To clarify, Roundup allows you by design to define instances where you can
customize the schema (i.e. classes, fields, permissions), templates, and
extensions. They provide a default instance that you can start with, but
it is expected that you customize it. In every new release they tell you
if anything changed and how to update your instances (so far upgrading it's
always been quite straightforward).
We have a fork of the Roundup core only because it's faster to implement
new features, test them, and then contribute them upstream, but otherwise
is not required to run customized instances.

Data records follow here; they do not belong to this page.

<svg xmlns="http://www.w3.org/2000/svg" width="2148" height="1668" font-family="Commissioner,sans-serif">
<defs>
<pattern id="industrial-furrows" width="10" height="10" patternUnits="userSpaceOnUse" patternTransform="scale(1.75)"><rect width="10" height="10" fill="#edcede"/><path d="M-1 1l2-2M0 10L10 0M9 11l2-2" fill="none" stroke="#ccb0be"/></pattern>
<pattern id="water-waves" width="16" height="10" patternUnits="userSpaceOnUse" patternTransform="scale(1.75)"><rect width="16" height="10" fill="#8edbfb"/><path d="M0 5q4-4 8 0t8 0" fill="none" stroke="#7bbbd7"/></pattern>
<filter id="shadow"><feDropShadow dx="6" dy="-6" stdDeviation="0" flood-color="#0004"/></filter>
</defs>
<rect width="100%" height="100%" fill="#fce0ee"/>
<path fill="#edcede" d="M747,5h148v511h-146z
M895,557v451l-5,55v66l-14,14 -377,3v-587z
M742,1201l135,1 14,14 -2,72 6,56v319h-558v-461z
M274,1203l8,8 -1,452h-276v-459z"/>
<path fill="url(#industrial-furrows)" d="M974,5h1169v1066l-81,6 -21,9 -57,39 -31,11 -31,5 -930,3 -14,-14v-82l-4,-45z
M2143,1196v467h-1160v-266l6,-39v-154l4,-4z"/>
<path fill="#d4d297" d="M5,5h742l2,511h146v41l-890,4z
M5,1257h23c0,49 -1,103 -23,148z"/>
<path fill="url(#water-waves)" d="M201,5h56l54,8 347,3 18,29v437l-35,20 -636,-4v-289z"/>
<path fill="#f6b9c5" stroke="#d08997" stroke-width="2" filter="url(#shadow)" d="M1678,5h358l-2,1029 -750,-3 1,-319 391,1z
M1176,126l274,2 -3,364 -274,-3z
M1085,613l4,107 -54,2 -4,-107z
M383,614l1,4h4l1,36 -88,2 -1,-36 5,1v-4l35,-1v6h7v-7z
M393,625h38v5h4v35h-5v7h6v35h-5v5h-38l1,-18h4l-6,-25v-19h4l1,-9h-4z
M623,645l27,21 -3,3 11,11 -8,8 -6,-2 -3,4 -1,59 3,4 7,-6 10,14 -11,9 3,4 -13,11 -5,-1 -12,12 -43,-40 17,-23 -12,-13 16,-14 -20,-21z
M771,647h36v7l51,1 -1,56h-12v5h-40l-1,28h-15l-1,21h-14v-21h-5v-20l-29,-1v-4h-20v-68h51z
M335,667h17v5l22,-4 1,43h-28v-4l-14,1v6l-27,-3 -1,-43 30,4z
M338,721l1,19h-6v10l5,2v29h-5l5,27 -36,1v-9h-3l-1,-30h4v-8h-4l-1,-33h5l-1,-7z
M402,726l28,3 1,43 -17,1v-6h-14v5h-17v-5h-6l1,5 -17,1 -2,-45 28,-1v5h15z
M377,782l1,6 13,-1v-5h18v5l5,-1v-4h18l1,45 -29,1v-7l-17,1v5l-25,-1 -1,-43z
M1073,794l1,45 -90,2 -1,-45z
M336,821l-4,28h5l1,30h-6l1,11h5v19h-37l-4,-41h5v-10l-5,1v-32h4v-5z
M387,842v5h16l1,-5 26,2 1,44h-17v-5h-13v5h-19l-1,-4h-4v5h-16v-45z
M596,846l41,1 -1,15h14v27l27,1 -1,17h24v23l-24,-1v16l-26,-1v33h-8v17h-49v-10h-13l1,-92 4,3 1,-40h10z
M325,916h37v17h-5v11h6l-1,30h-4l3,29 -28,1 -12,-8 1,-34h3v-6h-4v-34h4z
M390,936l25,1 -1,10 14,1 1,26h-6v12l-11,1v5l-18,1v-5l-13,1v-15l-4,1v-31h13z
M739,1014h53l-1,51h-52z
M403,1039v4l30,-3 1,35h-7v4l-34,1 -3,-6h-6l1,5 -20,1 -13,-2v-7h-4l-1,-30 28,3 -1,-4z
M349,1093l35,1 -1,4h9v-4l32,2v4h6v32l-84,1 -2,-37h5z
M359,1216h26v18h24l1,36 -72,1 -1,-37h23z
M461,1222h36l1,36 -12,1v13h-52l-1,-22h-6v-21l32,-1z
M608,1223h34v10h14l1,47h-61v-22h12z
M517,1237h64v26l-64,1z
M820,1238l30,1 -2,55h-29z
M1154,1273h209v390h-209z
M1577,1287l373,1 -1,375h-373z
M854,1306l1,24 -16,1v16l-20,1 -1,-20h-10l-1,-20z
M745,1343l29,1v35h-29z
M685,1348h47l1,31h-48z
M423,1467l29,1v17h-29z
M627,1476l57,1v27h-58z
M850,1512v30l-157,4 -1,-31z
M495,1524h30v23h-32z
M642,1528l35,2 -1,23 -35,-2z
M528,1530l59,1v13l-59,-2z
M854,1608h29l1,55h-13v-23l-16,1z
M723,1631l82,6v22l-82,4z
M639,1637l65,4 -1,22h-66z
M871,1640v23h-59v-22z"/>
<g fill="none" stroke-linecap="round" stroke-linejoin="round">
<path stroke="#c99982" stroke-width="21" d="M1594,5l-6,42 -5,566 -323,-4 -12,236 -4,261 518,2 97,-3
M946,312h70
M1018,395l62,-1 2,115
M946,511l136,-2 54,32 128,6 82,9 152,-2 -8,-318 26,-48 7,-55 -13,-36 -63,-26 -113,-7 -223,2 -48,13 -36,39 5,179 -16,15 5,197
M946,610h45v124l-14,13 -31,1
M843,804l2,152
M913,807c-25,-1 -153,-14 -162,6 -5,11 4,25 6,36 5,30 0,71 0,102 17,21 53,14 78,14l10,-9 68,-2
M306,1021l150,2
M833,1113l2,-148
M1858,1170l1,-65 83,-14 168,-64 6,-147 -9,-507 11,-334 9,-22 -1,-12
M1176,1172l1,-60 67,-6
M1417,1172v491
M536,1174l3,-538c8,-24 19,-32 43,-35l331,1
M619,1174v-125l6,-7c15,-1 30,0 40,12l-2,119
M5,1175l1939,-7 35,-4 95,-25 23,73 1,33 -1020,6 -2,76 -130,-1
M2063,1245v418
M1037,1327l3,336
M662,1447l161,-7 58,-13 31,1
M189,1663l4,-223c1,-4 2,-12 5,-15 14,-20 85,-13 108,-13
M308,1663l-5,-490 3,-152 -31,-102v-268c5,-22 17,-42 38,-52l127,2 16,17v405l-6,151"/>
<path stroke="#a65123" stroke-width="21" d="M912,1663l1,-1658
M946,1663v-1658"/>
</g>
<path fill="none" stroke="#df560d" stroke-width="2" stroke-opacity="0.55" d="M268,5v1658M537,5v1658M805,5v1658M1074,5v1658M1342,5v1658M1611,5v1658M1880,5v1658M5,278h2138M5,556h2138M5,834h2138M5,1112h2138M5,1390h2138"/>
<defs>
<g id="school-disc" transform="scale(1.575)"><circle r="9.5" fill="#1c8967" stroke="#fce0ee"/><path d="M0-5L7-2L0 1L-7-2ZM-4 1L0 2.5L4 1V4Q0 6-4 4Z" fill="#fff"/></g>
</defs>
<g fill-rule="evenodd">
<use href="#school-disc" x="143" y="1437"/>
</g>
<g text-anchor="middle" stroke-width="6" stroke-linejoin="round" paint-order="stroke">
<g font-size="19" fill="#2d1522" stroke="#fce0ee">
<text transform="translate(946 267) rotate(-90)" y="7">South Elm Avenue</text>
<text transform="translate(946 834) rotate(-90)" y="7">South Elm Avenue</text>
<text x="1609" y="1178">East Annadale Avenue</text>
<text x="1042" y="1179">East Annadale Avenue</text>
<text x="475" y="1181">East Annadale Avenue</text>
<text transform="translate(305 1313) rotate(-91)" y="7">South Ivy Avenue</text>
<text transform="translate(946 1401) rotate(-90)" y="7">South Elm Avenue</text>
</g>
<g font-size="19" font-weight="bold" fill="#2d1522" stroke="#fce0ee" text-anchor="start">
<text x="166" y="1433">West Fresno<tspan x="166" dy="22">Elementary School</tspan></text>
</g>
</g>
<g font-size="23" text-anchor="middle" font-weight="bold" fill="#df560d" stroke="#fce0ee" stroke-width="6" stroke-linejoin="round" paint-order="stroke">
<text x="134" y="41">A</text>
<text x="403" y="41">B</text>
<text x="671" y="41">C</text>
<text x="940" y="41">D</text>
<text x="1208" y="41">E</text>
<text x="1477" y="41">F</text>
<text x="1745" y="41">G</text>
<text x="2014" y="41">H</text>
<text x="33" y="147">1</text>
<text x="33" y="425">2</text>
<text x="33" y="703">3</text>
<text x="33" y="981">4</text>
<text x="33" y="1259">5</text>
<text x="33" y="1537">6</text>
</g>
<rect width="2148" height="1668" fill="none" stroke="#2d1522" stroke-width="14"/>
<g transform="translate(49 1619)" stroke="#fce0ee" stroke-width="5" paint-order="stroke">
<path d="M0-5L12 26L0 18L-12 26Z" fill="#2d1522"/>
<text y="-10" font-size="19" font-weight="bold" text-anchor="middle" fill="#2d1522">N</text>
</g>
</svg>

That said, your point that custom things, no matter where, need to be
maintained still stands.
> I think I last heard discussion on the position of the response box in
>> 2011 (when shortcuts and history collapsing were discussed). Maybe people
>> didn't care enough about it so they didn't bother bringing it up or they
>> didn't know it could be changed. If people do speak up, we can change
>> I file things like this under "User experience design is needed for the
>>> common workflows of all classes of users".
>>> Roundup needs a modern responsive web interface, not GET/POST request
>>> based interface seen on BPO. As a result of that, roundup *feels* like
>>> is belongs in the Pre-2004 era interface wise by being web form and full
>>> requests happen in the background of the UI" system that we all expect of
>>> any web UI is needed. Not just tweaking the existing thing to have a mobile
>>> friendly version of the web form. This includes persistent connections so
>>> that updates to an issue show up live as they happen instead of getting an
>>> error message "someone/something else has updated this issue since you
>>> started typing, the action you wanted to take such as submitting that
>>> comment or editing that field is now invalid and cannot be completed
>>> without a lot of manual work figuring out what happened, cut and pasting,
>>> and fixing things up on the you the users part".

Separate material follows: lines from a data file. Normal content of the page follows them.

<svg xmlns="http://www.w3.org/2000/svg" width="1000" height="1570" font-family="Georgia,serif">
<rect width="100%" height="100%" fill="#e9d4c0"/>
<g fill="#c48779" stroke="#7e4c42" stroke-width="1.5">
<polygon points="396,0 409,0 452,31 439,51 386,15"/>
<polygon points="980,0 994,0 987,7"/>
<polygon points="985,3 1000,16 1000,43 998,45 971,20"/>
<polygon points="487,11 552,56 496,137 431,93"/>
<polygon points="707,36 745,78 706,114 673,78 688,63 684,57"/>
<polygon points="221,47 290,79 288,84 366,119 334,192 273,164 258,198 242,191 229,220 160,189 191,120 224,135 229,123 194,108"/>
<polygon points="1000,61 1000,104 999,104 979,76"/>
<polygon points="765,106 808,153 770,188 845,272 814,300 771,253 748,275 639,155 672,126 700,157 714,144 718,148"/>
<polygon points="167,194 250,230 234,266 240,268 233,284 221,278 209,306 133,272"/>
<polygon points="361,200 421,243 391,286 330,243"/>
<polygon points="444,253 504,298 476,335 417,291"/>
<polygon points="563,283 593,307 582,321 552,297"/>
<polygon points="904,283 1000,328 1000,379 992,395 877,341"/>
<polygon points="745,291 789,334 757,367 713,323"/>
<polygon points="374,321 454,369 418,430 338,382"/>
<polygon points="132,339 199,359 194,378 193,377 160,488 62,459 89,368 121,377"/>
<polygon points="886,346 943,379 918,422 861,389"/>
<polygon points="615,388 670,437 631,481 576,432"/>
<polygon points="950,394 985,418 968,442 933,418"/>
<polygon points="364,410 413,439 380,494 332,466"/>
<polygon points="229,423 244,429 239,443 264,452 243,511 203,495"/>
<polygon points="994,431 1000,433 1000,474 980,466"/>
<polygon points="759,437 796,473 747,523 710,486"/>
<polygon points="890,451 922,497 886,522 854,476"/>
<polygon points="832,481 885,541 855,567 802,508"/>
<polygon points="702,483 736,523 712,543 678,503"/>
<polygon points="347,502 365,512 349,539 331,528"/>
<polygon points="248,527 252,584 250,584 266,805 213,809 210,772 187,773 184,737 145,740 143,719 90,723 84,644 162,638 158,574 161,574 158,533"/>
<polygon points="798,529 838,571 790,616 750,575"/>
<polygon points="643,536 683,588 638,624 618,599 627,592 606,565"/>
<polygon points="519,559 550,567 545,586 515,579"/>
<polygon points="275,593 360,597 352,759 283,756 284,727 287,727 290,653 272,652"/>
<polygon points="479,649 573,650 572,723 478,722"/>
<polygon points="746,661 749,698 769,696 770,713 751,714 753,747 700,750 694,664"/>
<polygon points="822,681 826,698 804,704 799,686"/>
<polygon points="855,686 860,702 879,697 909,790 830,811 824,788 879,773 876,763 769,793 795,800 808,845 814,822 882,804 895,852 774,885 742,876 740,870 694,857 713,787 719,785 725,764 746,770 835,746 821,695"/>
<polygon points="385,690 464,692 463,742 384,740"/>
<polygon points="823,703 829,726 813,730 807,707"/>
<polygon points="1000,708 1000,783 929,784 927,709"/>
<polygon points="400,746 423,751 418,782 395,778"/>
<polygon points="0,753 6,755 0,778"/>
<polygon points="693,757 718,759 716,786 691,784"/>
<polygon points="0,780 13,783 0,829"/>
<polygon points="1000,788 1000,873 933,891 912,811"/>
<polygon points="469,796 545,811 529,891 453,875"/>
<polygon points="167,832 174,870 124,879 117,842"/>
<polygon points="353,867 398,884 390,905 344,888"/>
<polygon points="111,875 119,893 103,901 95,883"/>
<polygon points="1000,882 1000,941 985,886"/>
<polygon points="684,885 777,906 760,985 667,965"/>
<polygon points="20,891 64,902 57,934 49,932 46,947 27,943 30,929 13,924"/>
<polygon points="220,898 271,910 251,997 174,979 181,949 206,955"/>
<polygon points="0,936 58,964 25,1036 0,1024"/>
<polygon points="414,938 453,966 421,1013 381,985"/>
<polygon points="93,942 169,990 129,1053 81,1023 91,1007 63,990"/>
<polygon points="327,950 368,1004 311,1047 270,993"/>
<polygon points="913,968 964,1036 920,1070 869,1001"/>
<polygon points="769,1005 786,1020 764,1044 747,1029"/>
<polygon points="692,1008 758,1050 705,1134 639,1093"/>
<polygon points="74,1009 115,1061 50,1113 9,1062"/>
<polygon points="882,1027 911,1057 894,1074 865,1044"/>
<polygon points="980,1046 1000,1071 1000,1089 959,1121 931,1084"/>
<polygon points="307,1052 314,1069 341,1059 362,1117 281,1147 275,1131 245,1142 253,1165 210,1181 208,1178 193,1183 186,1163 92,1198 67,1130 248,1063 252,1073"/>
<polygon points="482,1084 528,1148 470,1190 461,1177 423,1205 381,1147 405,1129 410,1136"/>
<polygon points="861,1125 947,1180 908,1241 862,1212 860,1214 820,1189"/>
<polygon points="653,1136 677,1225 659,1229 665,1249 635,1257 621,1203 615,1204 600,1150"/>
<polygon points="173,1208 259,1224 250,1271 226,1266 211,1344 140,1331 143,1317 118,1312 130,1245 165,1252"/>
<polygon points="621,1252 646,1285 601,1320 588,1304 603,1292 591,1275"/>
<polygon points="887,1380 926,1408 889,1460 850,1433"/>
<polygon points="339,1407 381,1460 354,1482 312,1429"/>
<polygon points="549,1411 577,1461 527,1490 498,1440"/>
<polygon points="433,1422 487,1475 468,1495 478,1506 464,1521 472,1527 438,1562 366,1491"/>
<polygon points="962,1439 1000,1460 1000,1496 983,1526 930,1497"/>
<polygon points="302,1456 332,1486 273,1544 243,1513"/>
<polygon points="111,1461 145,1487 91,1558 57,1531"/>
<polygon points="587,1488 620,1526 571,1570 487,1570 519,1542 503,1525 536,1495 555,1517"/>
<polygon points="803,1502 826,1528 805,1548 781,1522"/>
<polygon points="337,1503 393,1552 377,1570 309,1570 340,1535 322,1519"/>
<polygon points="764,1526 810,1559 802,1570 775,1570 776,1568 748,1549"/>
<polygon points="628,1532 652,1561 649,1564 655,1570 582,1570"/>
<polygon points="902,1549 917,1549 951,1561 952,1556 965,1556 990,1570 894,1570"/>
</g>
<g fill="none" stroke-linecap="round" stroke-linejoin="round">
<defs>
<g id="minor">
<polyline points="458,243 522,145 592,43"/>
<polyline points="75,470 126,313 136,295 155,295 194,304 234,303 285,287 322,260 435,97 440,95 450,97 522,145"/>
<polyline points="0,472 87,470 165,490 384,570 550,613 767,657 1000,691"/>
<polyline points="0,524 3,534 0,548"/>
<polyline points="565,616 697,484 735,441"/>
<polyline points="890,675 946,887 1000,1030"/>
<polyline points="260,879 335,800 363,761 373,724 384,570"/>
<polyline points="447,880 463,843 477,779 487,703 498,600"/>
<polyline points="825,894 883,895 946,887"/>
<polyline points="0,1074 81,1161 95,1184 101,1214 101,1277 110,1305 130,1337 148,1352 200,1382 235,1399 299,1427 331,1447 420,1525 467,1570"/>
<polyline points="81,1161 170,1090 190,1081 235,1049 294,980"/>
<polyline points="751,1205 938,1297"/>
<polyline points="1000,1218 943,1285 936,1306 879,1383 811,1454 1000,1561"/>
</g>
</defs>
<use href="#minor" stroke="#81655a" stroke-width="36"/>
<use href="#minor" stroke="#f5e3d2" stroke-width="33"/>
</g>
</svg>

>> This is a good point and I think it can be done now that Roundup has a
>> REST API.
> Agreed, that seemed likely to be a pre-requisite. I don't know how many
> other non-bpo roundup users are out there, but even as CPython moves away
> from roundup, the other users would presumably appreciate such a UI. It'd
> also be a good educational project for anyone wanting to learn how to
> construct such things on top of an existing system.
We have a Google Summer of Code student working on it over the summer. If
we switch to GitHub issues, upstream Roundup and all other projects using
it will still benefit from his work.